Reste la question, en effet : comment nourrir tout ce monde ? Et Jésus veut pour la foule une seule nourriture, des pains de froment. Nourriture choisie, de haute classe. Se préoccuper de la nourriture, c’est se préoccuper de la vie, de la survie, mais aussi de la croissance, et encore de l’unité. Tous les parents savent cela : les soucis qu’entraînent la nourriture d’un bébé, s’il n’a pas faim, s’il rejette ce qu’on lui propose, s’il mange ce qu’il ne devrait pas. Mais aussi, dans la vie quotidienne et avec des plus grands, le problème d’avoir de quoi manger (ne serait-ce que parce qu’il faut avoir du temps pour faire des courses !), et aussi le souci du repas de famille, ce qui va plaire à tous, ce qui va contribuer au bon climat et à l’entente dans un moment toujours crucial pour la construction d’une communauté humaine. Soit dit en passant, ceux qui prétendent exclure d’autres qu’eux-mêmes du repas eucharistique travaillent bien mal à la construction de cette communauté. Mais cela montre aussi que participer à l’eucharistie, c’est se préparer aussi à participer aux autres, à faire corps avec des personnes avec lesquelles on ne se sent peut-être pas tant d’affinités.

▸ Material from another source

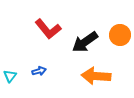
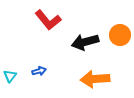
red L-shape: moved 9 px up
black arrow: rotated 20 degrees clockwise
orange arrow: moved 1 px left, 3 px down; rotated 8 degrees counterclockwise
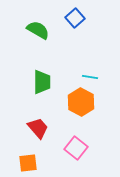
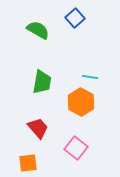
green trapezoid: rotated 10 degrees clockwise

Mais à côté de qui seras-tu placé au royaume des cieux ?
« Il y a un jeune enfant ([païdarion] : le jeune enfant, ou l’esclave) ici, qui a cinq pains de froment d’orge, et deux petits plats de poisson ([opsarion], c’est petit met ou petit plat de poisson : il s’agit d’un petit plat préparé). Et André de souligner la disproportion entre cet apport et la quantité de personnes. Une fois les personnes assises, en un endroit qui le permet avec suffisamment de confort (ou sans trop d’inconfort), Jésus va agir à partir de ce que l’un des participants a apporté. Un qui ne compte pas : qu’il soit un jeune enfant ou un esclave, il ne fait pas partie des cinq mille dénombrés ! Voilà, l’eucharistie se fait à partir de ce qu’apportent ceux qui ne comptent pas. Encore une pierre dans le jardin des exclusifs. Une pierre qui devient du pain ! Les pains, Jésus les prend, et, ayant rendu grâce [éoukharistèsas], c’est-à-dire ayant prononcé les bénédictions juives à l’égard de dieu avant de manger, le distribua aux assis, et de même des petits plats autant qu’ils en voulaient. Chez Jean, c’est Jésus qui fait tout. C’est-à-dire, apparemment, rien ! Il prend les pains, il rend grâce comme si tout était normal, et il distribue. Et il y a en a toujours, « autant qu’ils en voulaient » : c’est le désir qui est la mesure du don. Le don ne s’épuise pas, il y a en a toujours. Plus ton désir est grand, plus l’eucharistie te nourrit. Et jamais elle n’atteint une limite. Tu viens avec un dé à coudre, tu en as plein le dé à coudre. Tu viens avec une carafe, tu en as ras la carafe. Tu viens avec un tonneau, tu en as jusqu’au bord du tonneau. Si tu venais avec un désir infini, tu en aurais à l’infini. Le rapport de chacun à l’eucharistie, c’est un rapport de désir. Et c’est pourquoi aussi il n’est pas contraint même par le signe : une communion authentiquement eucharistique peut se faire sans participation physique. C’est le désir et la soif qui comptent.